Your answer should be every line of the entries that has the string "appeal" in it.

(Collected data entries)
⟨
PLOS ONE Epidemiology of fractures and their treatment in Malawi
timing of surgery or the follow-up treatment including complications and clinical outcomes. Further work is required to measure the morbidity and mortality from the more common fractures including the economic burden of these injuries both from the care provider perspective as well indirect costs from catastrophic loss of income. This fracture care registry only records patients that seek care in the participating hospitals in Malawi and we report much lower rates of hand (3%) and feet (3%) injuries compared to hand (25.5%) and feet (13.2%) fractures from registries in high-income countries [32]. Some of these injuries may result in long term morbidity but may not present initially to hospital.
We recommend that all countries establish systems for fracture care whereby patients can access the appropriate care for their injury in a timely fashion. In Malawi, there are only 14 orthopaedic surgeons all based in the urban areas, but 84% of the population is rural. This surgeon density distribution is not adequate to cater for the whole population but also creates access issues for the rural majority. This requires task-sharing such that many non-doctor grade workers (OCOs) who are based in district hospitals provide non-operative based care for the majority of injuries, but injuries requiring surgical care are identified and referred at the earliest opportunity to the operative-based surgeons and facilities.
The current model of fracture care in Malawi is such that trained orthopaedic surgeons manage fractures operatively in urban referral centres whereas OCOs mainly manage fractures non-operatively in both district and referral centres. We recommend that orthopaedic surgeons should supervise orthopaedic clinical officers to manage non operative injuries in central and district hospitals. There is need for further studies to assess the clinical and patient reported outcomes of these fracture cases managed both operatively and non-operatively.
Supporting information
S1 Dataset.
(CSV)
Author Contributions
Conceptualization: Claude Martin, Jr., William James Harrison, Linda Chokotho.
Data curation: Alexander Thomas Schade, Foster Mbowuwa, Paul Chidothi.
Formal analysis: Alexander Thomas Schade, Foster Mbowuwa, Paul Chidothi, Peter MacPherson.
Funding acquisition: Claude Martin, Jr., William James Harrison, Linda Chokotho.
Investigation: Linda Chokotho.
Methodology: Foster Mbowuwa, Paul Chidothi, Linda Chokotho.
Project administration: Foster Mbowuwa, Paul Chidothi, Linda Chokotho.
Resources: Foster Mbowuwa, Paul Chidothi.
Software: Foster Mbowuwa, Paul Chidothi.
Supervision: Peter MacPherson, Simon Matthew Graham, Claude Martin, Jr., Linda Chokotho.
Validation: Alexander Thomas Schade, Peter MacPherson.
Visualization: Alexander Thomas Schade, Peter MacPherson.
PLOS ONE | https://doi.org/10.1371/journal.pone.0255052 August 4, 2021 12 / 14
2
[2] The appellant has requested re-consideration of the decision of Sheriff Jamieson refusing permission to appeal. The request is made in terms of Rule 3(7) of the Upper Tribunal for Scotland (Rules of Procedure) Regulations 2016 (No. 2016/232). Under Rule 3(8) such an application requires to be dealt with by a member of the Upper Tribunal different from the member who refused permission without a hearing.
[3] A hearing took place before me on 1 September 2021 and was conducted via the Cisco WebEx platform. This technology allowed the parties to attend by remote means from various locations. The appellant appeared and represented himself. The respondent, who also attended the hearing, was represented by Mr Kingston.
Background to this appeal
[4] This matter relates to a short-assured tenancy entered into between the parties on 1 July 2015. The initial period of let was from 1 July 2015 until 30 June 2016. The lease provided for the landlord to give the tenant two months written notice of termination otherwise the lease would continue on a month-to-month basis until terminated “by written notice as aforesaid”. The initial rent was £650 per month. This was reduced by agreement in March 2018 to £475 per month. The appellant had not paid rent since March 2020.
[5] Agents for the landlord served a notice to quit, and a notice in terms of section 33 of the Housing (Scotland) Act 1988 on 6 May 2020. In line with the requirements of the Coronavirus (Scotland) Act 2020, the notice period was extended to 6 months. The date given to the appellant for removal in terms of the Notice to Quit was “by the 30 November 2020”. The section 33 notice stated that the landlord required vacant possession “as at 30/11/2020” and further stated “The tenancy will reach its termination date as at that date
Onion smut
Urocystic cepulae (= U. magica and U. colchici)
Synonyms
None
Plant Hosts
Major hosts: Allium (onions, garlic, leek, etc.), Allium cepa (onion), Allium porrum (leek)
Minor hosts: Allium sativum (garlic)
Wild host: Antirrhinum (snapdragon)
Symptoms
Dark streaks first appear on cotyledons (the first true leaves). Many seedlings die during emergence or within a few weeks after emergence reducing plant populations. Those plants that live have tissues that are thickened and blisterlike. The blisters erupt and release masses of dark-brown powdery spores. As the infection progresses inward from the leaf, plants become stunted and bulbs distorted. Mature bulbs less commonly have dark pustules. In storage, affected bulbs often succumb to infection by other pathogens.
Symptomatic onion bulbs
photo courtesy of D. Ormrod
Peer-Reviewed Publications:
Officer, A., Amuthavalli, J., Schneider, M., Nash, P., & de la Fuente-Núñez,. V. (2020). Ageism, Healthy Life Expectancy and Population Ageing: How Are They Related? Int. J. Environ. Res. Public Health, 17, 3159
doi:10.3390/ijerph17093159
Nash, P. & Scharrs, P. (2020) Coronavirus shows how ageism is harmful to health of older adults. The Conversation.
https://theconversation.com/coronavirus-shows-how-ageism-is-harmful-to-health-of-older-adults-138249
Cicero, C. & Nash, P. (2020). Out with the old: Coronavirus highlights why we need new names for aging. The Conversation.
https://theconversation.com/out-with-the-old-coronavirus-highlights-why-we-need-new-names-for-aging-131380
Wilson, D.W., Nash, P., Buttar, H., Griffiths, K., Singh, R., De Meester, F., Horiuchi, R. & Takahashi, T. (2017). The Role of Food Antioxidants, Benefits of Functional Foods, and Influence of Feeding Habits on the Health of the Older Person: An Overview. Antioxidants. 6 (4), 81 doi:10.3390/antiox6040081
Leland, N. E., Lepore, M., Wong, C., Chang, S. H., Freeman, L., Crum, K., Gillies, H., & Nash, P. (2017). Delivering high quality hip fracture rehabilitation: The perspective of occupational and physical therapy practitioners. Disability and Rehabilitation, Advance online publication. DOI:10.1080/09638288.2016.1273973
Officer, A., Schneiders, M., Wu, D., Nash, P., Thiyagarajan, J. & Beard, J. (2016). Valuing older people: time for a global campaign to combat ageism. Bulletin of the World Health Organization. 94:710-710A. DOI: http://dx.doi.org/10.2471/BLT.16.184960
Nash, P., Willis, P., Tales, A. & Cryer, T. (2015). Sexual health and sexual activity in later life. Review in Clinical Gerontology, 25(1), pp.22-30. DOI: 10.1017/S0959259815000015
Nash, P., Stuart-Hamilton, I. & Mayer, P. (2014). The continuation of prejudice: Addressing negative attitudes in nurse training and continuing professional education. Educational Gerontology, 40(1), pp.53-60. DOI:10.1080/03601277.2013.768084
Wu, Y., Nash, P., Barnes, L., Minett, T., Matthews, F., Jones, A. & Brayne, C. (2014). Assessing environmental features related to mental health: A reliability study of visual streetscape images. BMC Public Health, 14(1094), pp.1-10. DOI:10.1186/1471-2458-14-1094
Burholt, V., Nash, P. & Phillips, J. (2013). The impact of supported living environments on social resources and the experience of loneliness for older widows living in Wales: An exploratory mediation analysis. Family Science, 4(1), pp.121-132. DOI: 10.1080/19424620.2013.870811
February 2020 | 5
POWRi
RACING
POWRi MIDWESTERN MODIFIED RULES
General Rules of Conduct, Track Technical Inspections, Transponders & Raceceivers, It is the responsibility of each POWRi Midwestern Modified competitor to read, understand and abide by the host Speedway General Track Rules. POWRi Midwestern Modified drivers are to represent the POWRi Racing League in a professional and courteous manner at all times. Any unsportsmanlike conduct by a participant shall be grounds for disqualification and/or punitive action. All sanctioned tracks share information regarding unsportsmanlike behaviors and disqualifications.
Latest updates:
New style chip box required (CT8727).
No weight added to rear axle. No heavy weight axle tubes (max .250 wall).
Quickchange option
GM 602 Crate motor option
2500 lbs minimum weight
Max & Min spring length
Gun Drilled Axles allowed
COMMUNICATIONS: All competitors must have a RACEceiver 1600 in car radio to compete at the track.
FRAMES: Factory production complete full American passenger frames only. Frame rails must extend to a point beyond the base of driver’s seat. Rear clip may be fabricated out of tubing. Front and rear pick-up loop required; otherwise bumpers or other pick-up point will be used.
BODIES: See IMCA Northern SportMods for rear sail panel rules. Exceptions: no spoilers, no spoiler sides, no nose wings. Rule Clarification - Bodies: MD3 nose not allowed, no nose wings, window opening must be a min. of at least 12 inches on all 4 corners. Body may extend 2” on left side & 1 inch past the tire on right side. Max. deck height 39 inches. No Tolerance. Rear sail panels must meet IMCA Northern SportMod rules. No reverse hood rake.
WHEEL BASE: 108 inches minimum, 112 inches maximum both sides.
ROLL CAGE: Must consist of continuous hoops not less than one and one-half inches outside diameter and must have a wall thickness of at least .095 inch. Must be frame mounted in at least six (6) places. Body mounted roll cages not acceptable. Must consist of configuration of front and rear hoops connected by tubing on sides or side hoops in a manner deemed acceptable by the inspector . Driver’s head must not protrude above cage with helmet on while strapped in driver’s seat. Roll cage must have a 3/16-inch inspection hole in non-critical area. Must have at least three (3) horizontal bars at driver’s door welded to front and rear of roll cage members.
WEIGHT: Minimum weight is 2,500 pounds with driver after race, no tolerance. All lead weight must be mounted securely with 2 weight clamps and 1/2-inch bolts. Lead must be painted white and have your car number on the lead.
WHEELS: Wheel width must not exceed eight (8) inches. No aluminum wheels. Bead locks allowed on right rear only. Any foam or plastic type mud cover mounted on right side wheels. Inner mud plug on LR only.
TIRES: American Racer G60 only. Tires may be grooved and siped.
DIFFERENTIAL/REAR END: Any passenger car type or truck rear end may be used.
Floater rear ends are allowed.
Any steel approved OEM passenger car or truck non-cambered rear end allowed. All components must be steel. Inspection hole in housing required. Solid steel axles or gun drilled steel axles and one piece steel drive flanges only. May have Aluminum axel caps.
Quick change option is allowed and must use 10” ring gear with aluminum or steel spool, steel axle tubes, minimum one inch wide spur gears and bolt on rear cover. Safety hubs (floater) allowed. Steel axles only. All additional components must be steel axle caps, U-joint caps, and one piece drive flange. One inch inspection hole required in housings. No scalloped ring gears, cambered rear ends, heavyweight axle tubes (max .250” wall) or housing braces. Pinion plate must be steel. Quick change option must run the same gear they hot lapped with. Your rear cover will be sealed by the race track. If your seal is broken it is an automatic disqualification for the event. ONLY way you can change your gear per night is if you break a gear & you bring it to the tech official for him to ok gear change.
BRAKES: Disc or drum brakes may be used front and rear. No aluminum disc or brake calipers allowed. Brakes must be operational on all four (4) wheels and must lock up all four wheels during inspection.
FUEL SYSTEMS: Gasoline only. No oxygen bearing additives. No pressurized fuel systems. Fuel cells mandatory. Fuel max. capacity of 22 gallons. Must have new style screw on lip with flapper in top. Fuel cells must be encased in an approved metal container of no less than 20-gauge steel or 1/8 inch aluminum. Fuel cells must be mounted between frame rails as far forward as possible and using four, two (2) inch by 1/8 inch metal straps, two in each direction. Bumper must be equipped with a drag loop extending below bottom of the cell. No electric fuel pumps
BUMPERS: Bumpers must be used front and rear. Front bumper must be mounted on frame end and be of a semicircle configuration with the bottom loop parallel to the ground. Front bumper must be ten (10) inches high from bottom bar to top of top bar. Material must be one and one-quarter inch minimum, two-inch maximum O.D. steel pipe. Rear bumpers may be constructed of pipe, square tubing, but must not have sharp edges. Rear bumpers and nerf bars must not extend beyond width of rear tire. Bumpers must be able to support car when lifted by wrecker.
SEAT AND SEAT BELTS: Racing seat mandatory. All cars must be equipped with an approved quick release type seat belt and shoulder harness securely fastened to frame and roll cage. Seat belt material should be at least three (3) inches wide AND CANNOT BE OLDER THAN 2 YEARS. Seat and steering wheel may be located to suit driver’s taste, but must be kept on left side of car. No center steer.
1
⟩
- _Your response_:
[2] The appellant has requested re-consideration of the decision of Sheriff Jamieson refusing permission to appeal. The request is made in terms of Rule 3(7) of the Upper Tribunal for Scotland (Rules of Procedure) Regulations 2016 (No. 2016/232). Under Rule 3(8) such an application requires to be dealt with by a member of the Upper Tribunal different from the member who refused permission without a hearing.
Background to this appeal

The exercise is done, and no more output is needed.